* [ASSIGNMENT 1]: Please copy the listing line for line, starting at its first line and going on through the line with "Оригинальные аксессуары", both ends included.

* [SELECTED EXTRACT]:

# Thread: Absolute Values and piecewise functions

1. ## Absolute Values and piecewise functions

Rewrite the following into a piecewise function without any absolute values:

y = [tex]\mid x-3\mid+\mid5+x\mid[\math]

i don't know if i did latex right, so here it is in regular text

y=(absolute value x-3) + (absolute value 5+x)

2. Originally Posted by Kingreaper
Rewrite the following into a piecewise function without any absolute values:

y = $\displaystyle \mid x-3\mid+\mid5+x\mid$
There are three “pieces” to the function:
• $\displaystyle x<-5$

• $\displaystyle -5\le x\le3$

• $\displaystyle x\ge3$

Consider each interval separately.

3. So how would I graph those?

4. Are you required to draw the graph as well? I thought you were only asked to rewrite the function without using absolute values.

Write the function in the form $\displaystyle y=\begin{cases}\ldots & x\le-5\\\\ \ldots & -5\le x\le 3\\\\ \ldots & x\ge3\end{cases}$.

5. Originally Posted by JaneBennet
Are you required to draw the graph as well? I thought you were only asked to rewrite the function without using absolute values.

Write the function in the form $\displaystyle y=\begin{cases}\ldots & x\le-5\\\\ \ldots & -5\le x\le 3\\\\ \ldots & x\ge3\end{cases}$.
So for example, the first one, y = ... x less than or equal to -5. What would that look like in slope intercept form? usually it would have a number in front of the x's instead of those dots.

6. Get your self a good graphing utility.

7. Thank you so much, but another problem has just come up that I have to do.

Solve the following:

$\displaystyle \sqrt{2x+1}+\sqrt{2x+6}=5$

8. Hello, Kingreaper!

Solve: .$\displaystyle \sqrt{2x+1} + \sqrt{2x+6} \:=\:5$

Isolate a radical: .$\displaystyle \sqrt{2x+1} \;=\;5 - \sqrt{2x+6}$

Square both sides: .$\displaystyle \left(\sqrt{2x+1}\right)^2 \;=\;\left(5 - \sqrt{2x+6}\right)^2$

. . . . . . . . . . . . . . . . . $\displaystyle 2x + 1 \;=\;25 - 10\sqrt{2x+6} + 2x + 6$

. . . . . . . . . . . . . . .$\displaystyle 10\sqrt{2x+6} \:=\:30$

. . . . . . . . . . . . . . . . $\displaystyle \sqrt{2x+6} \:=\:3$

Square both sides: .$\displaystyle 2x + 6 \:=\:9\quad\Rightarrow\quad 2x \:=\:3 \quad\Rightarrow\quad\boxed{ x \:=\:\frac{3}{2}}$

9. thank you all so much

* [ASSIGNMENT 2]:
Answer these questions on the thread about absolute values and piecewise functions:
(a) Into how many pieces does the first reply divide the function?
(b) What equation does the original poster ask about next?
(c) What value of x does the worked solution reach?

* [DATASET EXTRACT]:
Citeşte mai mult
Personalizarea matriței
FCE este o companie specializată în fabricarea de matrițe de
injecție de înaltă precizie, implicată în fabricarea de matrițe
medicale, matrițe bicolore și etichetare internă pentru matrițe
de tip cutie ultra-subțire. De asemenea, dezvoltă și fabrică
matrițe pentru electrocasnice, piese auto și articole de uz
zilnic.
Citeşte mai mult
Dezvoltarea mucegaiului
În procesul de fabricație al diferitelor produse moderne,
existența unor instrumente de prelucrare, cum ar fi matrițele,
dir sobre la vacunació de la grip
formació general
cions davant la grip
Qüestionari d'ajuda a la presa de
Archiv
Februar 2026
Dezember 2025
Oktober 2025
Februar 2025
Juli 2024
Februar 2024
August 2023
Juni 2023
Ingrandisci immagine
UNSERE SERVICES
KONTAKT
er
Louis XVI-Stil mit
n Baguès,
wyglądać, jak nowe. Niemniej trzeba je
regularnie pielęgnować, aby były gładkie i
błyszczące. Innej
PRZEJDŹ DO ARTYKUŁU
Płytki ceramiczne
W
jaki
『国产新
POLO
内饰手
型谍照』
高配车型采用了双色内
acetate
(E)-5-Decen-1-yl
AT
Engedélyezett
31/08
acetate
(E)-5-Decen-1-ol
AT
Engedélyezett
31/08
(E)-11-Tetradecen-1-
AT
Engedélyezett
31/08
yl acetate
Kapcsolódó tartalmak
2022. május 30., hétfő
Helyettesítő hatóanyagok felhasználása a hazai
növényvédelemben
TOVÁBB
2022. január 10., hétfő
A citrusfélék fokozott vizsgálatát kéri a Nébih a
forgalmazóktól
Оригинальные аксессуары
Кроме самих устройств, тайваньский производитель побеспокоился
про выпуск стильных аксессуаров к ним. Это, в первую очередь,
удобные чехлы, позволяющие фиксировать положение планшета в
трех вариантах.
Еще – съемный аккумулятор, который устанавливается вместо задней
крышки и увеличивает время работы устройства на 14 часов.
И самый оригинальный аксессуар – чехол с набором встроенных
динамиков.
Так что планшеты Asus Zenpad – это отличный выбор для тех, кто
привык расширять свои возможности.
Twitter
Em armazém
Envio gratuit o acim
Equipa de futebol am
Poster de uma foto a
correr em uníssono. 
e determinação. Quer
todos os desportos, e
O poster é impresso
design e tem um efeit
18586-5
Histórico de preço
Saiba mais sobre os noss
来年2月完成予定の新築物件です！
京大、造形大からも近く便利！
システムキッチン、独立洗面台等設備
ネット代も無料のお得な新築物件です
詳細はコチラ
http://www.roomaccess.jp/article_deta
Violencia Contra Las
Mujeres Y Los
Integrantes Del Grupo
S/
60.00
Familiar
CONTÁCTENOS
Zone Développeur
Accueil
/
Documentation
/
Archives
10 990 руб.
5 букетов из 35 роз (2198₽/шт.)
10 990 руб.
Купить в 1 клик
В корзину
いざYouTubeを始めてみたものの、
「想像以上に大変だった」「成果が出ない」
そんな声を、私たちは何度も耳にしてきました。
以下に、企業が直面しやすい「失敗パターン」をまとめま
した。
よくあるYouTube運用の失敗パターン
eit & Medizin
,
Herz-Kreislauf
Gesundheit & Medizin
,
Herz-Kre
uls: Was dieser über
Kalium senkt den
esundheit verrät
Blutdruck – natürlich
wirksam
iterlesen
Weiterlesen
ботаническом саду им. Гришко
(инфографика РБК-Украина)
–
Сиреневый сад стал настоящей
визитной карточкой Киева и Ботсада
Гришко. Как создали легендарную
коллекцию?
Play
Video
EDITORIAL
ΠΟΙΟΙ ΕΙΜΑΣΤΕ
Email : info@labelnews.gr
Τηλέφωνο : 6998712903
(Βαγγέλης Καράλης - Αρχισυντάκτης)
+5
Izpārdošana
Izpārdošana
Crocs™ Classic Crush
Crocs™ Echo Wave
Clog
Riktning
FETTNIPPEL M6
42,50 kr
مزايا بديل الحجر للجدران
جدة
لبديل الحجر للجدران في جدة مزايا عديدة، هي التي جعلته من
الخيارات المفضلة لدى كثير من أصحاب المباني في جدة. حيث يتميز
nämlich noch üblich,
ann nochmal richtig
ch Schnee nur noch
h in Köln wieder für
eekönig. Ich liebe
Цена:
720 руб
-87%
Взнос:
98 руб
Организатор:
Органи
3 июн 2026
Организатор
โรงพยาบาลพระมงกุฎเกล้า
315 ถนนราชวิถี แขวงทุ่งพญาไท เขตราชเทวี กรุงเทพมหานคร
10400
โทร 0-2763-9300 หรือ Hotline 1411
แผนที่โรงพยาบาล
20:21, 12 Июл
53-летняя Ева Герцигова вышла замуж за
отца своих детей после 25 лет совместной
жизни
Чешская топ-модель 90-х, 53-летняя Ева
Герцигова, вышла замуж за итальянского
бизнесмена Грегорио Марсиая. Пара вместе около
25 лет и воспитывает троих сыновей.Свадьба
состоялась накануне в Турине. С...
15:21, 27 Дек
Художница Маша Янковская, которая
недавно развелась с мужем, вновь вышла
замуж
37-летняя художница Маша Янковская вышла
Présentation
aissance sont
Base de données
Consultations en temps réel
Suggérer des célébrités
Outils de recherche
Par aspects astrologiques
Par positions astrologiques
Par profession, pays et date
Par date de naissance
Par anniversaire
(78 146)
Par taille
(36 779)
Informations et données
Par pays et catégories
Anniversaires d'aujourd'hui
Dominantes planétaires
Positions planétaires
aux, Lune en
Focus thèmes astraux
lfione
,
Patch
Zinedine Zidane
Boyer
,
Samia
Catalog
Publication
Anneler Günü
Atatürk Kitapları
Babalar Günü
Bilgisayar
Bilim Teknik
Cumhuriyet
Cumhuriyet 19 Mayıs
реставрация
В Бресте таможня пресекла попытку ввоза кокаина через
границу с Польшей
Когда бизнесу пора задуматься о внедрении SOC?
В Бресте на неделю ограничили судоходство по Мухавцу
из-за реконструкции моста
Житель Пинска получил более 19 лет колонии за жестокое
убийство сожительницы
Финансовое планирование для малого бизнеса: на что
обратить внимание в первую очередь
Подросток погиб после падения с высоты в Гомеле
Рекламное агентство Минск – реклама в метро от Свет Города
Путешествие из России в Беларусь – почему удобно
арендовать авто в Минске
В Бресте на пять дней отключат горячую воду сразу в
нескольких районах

* [WORKED SOLUTION 1]:
Citeşte mai mult
Personalizarea matriței
FCE este o companie specializată în fabricarea de matrițe de
injecție de înaltă precizie, implicată în fabricarea de matrițe
medicale, matrițe bicolore și etichetare internă pentru matrițe
de tip cutie ultra-subțire. De asemenea, dezvoltă și fabrică
matrițe pentru electrocasnice, piese auto și articole de uz
zilnic.
Citeşte mai mult
Dezvoltarea mucegaiului
În procesul de fabricație al diferitelor produse moderne,
existența unor instrumente de prelucrare, cum ar fi matrițele,
dir sobre la vacunació de la grip
formació general
cions davant la grip
Qüestionari d'ajuda a la presa de
Archiv
Februar 2026
Dezember 2025
Oktober 2025
Februar 2025
Juli 2024
Februar 2024
August 2023
Juni 2023
Ingrandisci immagine
UNSERE SERVICES
KONTAKT
er
Louis XVI-Stil mit
n Baguès,
wyglądać, jak nowe. Niemniej trzeba je
regularnie pielęgnować, aby były gładkie i
błyszczące. Innej
PRZEJDŹ DO ARTYKUŁU
Płytki ceramiczne
W
jaki
『国产新
POLO
内饰手
型谍照』
高配车型采用了双色内
acetate
(E)-5-Decen-1-yl
AT
Engedélyezett
31/08
acetate
(E)-5-Decen-1-ol
AT
Engedélyezett
31/08
(E)-11-Tetradecen-1-
AT
Engedélyezett
31/08
yl acetate
Kapcsolódó tartalmak
2022. május 30., hétfő
Helyettesítő hatóanyagok felhasználása a hazai
növényvédelemben
TOVÁBB
2022. január 10., hétfő
A citrusfélék fokozott vizsgálatát kéri a Nébih a
forgalmazóktól
Оригинальные аксессуары

* [WORKED SOLUTION 2]:
(a) Three
(b) √(2x+1) + √(2x+6) = 5
(c) x = 3/2